Dans ce cas, les deux jeunes Mi’kmaq sont réunis par leur lien avec la terre, leur spiritualité et leur attirance l’un pour l’autre.

La cinématographie rend compte du lien avec la terre

Il y a beaucoup de moments nuancés dans le film qui relient la terre au voyage, a indiqué l’acteur originaire de Calgary Phillip Lewitski, qui joue le personnage de Link. Il y a beaucoup de plans différents qui nous relient à la terre, et je pense qu’il y a beaucoup de niveaux dans la découverte de Link.

Au cours de son voyage avec Travis et Pasmay, Link rencontre plusieurs aînés qui l’aident à retrouver sa mère – et qui lui ouvrent les yeux sur les différentes expressions de la sexualité au sein de sa communauté.

La covedette Joshua Odjick, qui interprète le personnage de Pasmay, a affirmé que sa participation au film était triomphale.

Portrait de Joshua Odjick.

Joshua Odjick interprète Pasmay, un danseur mi’kmaw bispirituel qui se joint à Link dans son périple pour retrouver sa mère.

Photo :  courtoisie / Tim Leyes

J’ai été très honoré d’en faire partie, très privilégié, a mentionné M. Odjick, qui est un Anichinabé-Cri de la Première Nation de Kitigan Zibi. Je suis enthousiaste à l’idée de faire partie de ce voyage qui ouvre la voie à l’acceptation dans les communautés bispirituelles.

M. Lewitski, qui a grandi dans une famille unie, mais n’a pas connu son héritage mohawk avant l’adolescence, a déclaré que le voyage de Link vers l’accomplissement de soi résonnait en lui.

J’espère que ce film aura cet effet sur les gens, qu’ils ne se sentiront pas si seuls dans cette situation, a-t-il noté. Ils pourront vivre par procuration l’expérience de quelqu’un d’autre et peut-être en retirer quelque chose, en tirer des leçons et l’utiliser dans leur propre vie.

Les histoires bispirituelles sont toutefois rares au cinéma.

Kami Chisholm, directeur artistique du Toronto Queer Film Festival, a dit que l’industrie n’avait toujours pas mis en place une infrastructure solide pour soutenir les artistes autochtones, en particulier ceux qui sont bispirituels.

Mon impression jusqu’à présent des efforts de l’industrie à cet égard, c’est qu’ils sont terriblement insuffisants et qu’ils servent à perpétuer l’emprise coloniale sur les institutions et les ressources artistiques, a ajouté Kami Chisholm.

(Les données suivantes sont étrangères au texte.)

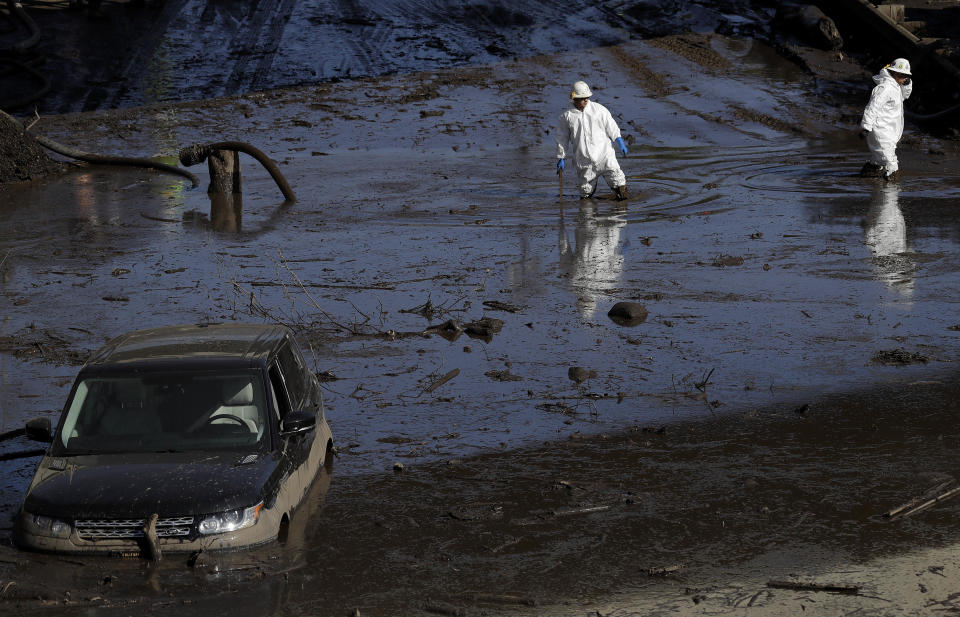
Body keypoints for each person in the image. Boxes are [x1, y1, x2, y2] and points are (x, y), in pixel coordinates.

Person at [556, 81, 629, 200]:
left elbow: (611, 126)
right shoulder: (566, 116)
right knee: (585, 194)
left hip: (604, 155)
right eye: (582, 98)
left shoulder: (599, 110)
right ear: (574, 98)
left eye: (587, 97)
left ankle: (621, 209)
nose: (585, 100)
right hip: (584, 161)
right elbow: (562, 138)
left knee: (618, 182)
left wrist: (619, 141)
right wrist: (561, 157)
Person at [859, 58, 913, 182]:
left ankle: (869, 173)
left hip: (889, 131)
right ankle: (891, 195)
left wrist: (907, 84)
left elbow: (904, 96)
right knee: (891, 163)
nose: (904, 77)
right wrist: (866, 127)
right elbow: (873, 107)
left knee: (879, 159)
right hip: (880, 131)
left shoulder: (896, 87)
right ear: (894, 73)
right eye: (902, 75)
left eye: (906, 75)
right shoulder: (885, 88)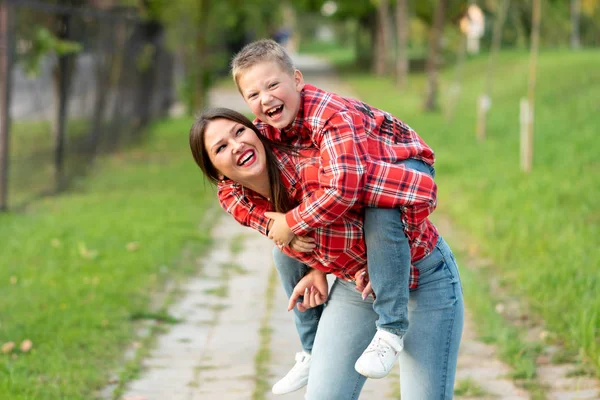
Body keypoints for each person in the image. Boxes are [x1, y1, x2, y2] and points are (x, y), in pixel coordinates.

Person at [189, 108, 464, 399]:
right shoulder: (237, 196)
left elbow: (398, 199)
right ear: (217, 172)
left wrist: (385, 263)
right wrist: (315, 268)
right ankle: (310, 351)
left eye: (239, 132)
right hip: (356, 287)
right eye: (221, 147)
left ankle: (387, 325)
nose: (236, 145)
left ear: (256, 131)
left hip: (424, 273)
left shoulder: (307, 165)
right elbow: (311, 232)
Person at [226, 38, 438, 387]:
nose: (264, 99)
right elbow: (236, 188)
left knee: (381, 216)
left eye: (273, 85)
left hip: (400, 165)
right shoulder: (266, 130)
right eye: (253, 94)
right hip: (363, 178)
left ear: (297, 79)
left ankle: (391, 329)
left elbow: (343, 190)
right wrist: (281, 234)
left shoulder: (329, 113)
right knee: (283, 254)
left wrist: (290, 223)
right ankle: (311, 350)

Dans les expositions et les ateliers du Toronto Queer Film Festival, Kami Chisholm déclare que de 40 à 50 % des artistes soutenus sont autochtones.

« Les organisations artistiques, comme toutes les institutions de colonisation, doivent faire beaucoup plus qu’allouer un petit pourcentage de leurs ressources aux artistes autochtones. »

— Une citation de  Kami Chisholm, directeur artistique du Toronto Queer Film Festival

Il y a eu peu de représentations de personnages bispirituels à l’écran dans les longs métrages. Un autre film du Festival international du film de Toronto (TIFF), Fire Song, a été présenté en première en 2016, offrant un portrait douloureux de la jeunesse anichinabée.

Les institutions cinématographiques canadiennes ont fait quelques efforts pour intégrer des films ayant des thèmes bispirituels dans leur programmation.

Les trois interprètes du film Wildhood marchent dans une clairière.

Le film Wildhood a pris l’affiche dans les cinémas vendredi.

Photo :  courtoisie / Riley Smith

En 2016 et en 2019, le Vancouver Queer Film Festival a proposé une série mettant en vedette des films ayant des thèmes bispirituels. L’Académie canadienne du cinéma et de la télévision propose un programme de films bispirituels sur son site web. Et l’Office national du film du Canada (ONF) a mis en ligne plusieurs courts documentaires présentant des sujets bispirituels.

Cependant, en 2019, le gouvernement Ford a réduit de moitié le financement du Conseil des arts de l’Ontario, ce qui a eu un impact disproportionné sur les artistes autochtones en éliminant le Fonds pour la culture autochtone. Wildhood, pour sa part, a reçu un financement de Téléfilm Canada en 2019.